* [Directive] Repeat each record exactly as written, and drop any images.

[Stored dataset items]
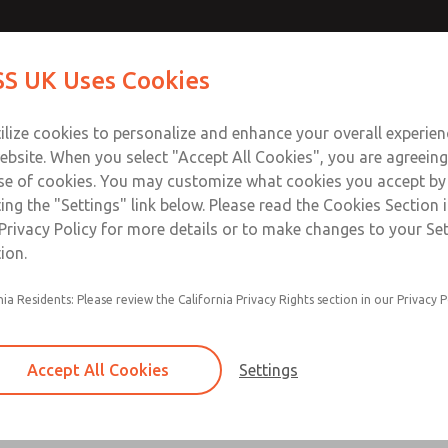
Contact Us for a 3D Mod
Contact ROSS UK f
S UK Uses Cookies
Email This Page
Industries
Safety
Support
About
Contact
 Service
ilize cookies to personalize and enhance your overall experie
277
ebsite. When you select "Accept All Cookies", you are agreeing
se of cookies. You may customize what cookies you accept by
ting the "Settings" link below. Please read the Cookies Section 
Privacy Policy for more details or to make changes to your Se
ion.
Filter and regulator consolidated in a single as
nia Residents: Please review the California Privacy Rights section in our Privacy P
feed lubricator
Modular mounting
Accept All Cookies
Settings
Polycarbonate plastic bowl with steel shatterg
aluminum bowl with clear sight glass, or exten
aluminum lubricator bowl with sight glass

* [Answer to this problem]
Contact Us for a 3D Mod
Contact ROSS UK f
S UK Uses Cookies
Email This Page
Industries
Safety
Support
About
Contact
 Service
ilize cookies to personalize and enhance your overall experie
277
ebsite. When you select "Accept All Cookies", you are agreeing
se of cookies. You may customize what cookies you accept by
ting the "Settings" link below. Please read the Cookies Section 
Privacy Policy for more details or to make changes to your Se
ion.
Filter and regulator consolidated in a single as
nia Residents: Please review the California Privacy Rights section in our Privacy P
feed lubricator
Modular mounting
Accept All Cookies
Settings
Polycarbonate plastic bowl with steel shatterg
aluminum bowl with clear sight glass, or exten
aluminum lubricator bowl with sight glass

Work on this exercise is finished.